## Work request
Images don't belong in the copy. Output the rest of the data exactly.

Stored records
+-------+

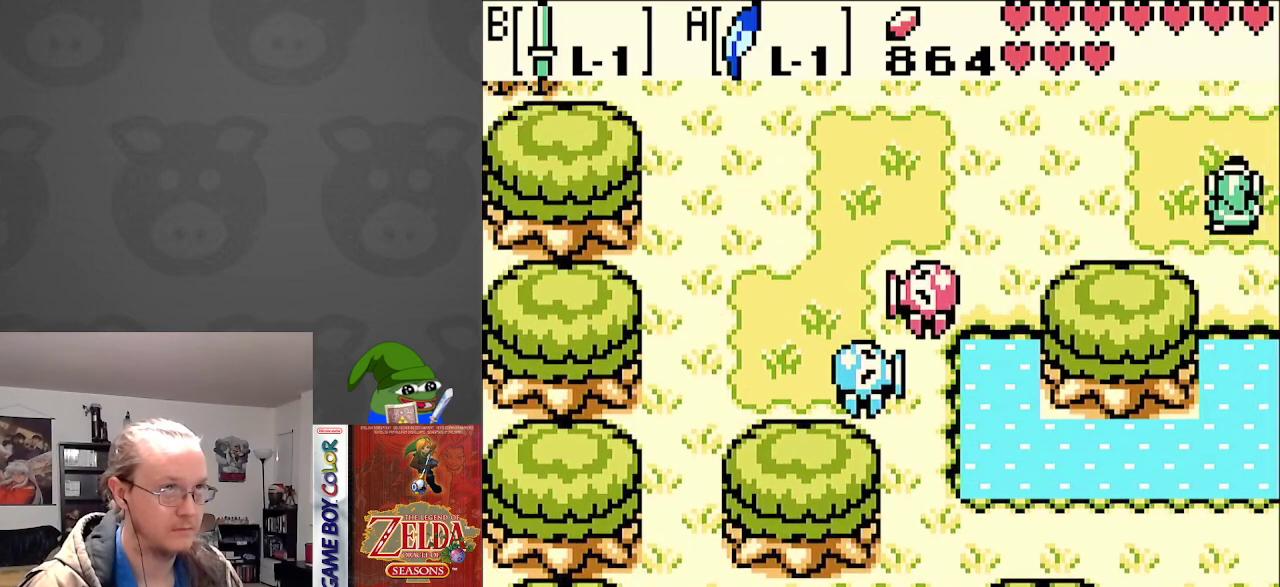
{"buttons": ["DPAD_RIGHT"], "events": [[300, "DPAD_RIGHT", "down"], [433, "DPAD_UP", "up"]]}
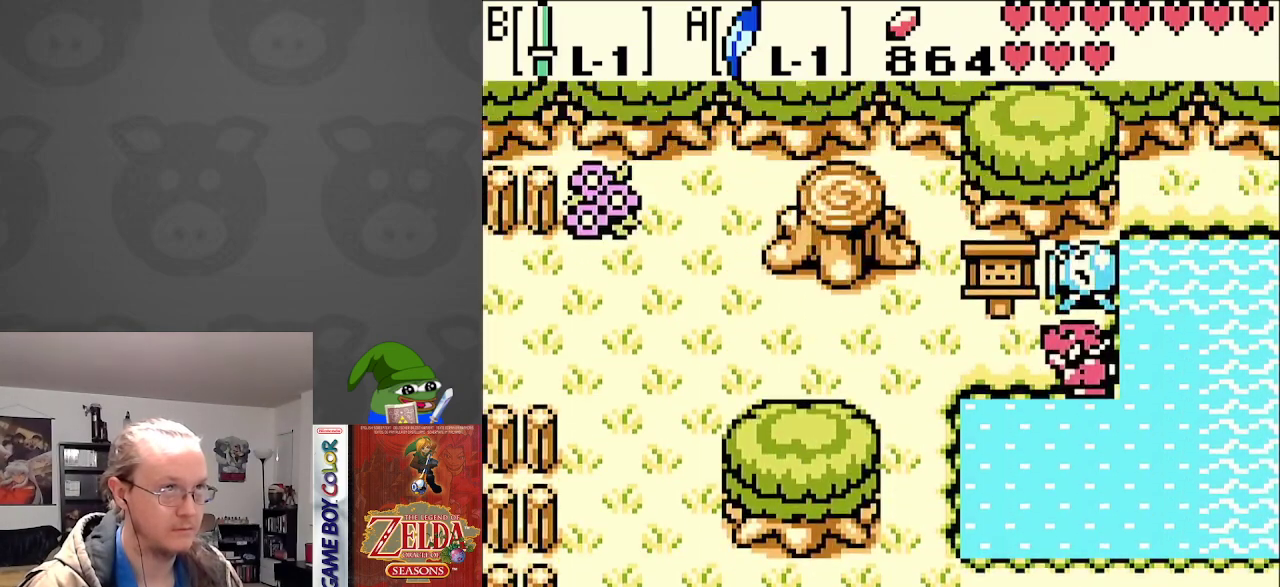
{"buttons": ["DPAD_RIGHT"], "events": []}
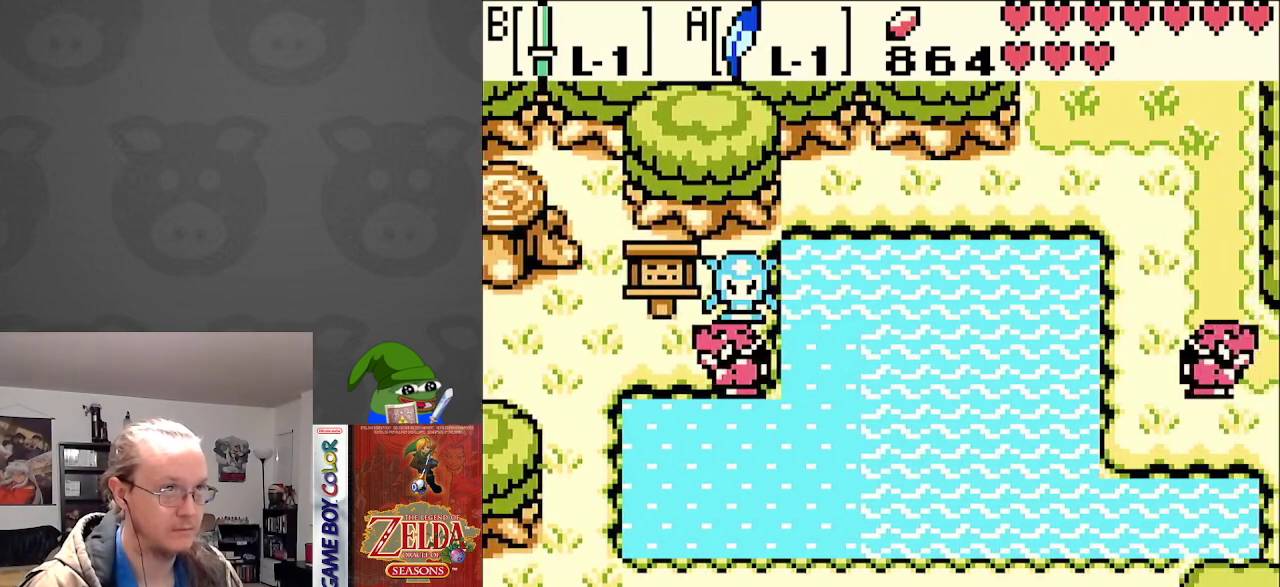
{"buttons": ["DPAD_RIGHT"], "events": []}
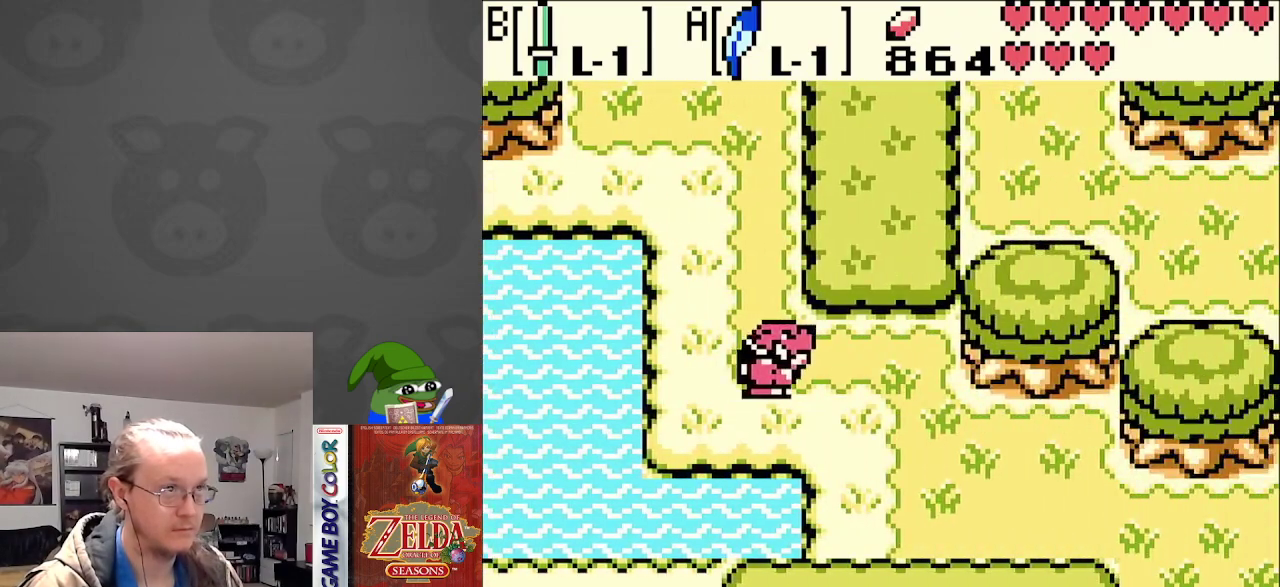
{"buttons": ["DPAD_UP", "DPAD_RIGHT"], "events": [[17, "DPAD_UP", "down"], [67, "DPAD_UP", "up"], [200, "DPAD_UP", "down"]]}
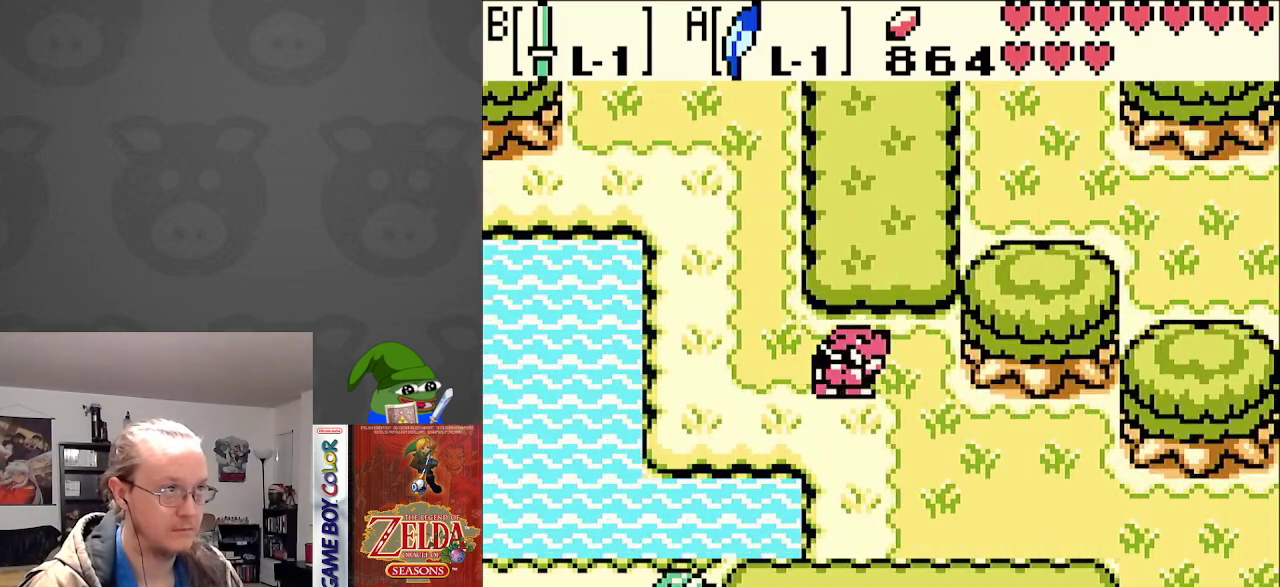
{"buttons": ["DPAD_RIGHT"], "events": [[300, "DPAD_UP", "up"]]}
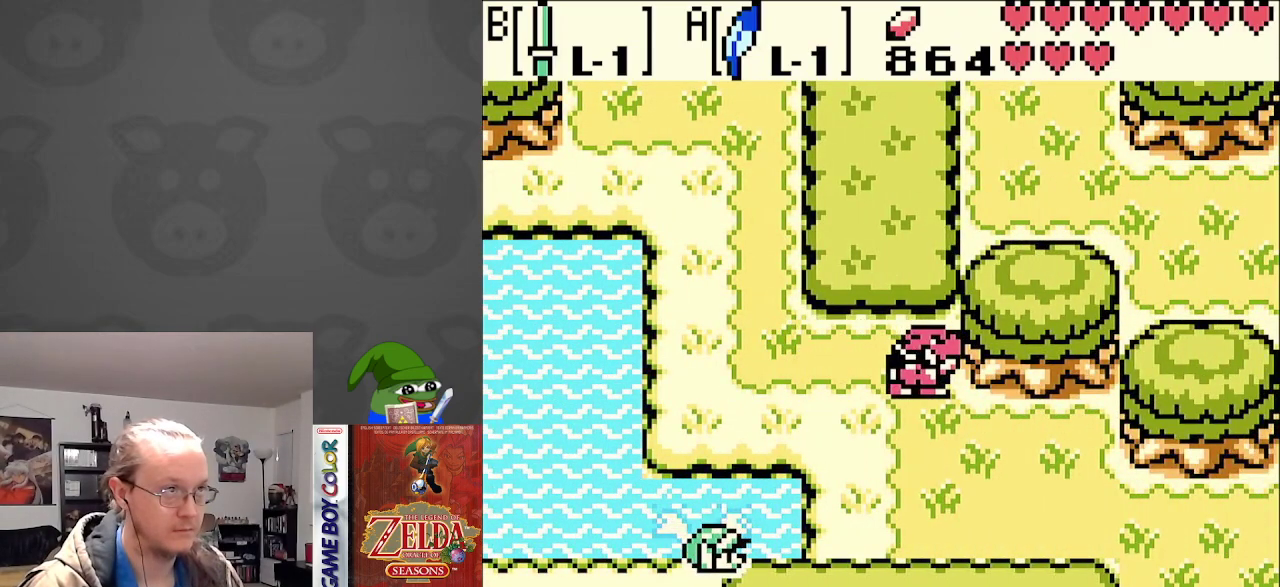
{"buttons": ["DPAD_RIGHT"], "events": [[50, "A", "down"], [150, "A", "up"], [250, "A", "down"], [333, "A", "up"]]}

+-------+

## Solution below
{"buttons": ["DPAD_RIGHT"], "events": [[300, "DPAD_RIGHT", "down"], [433, "DPAD_UP", "up"]]}
{"buttons": ["DPAD_RIGHT"], "events": []}
{"buttons": ["DPAD_RIGHT"], "events": []}
{"buttons": ["DPAD_UP", "DPAD_RIGHT"], "events": [[17, "DPAD_UP", "down"], [67, "DPAD_UP", "up"], [200, "DPAD_UP", "down"]]}
{"buttons": ["DPAD_RIGHT"], "events": [[300, "DPAD_UP", "up"]]}
{"buttons": ["DPAD_RIGHT"], "events": [[50, "A", "down"], [150, "A", "up"], [250, "A", "down"], [333, "A", "up"]]}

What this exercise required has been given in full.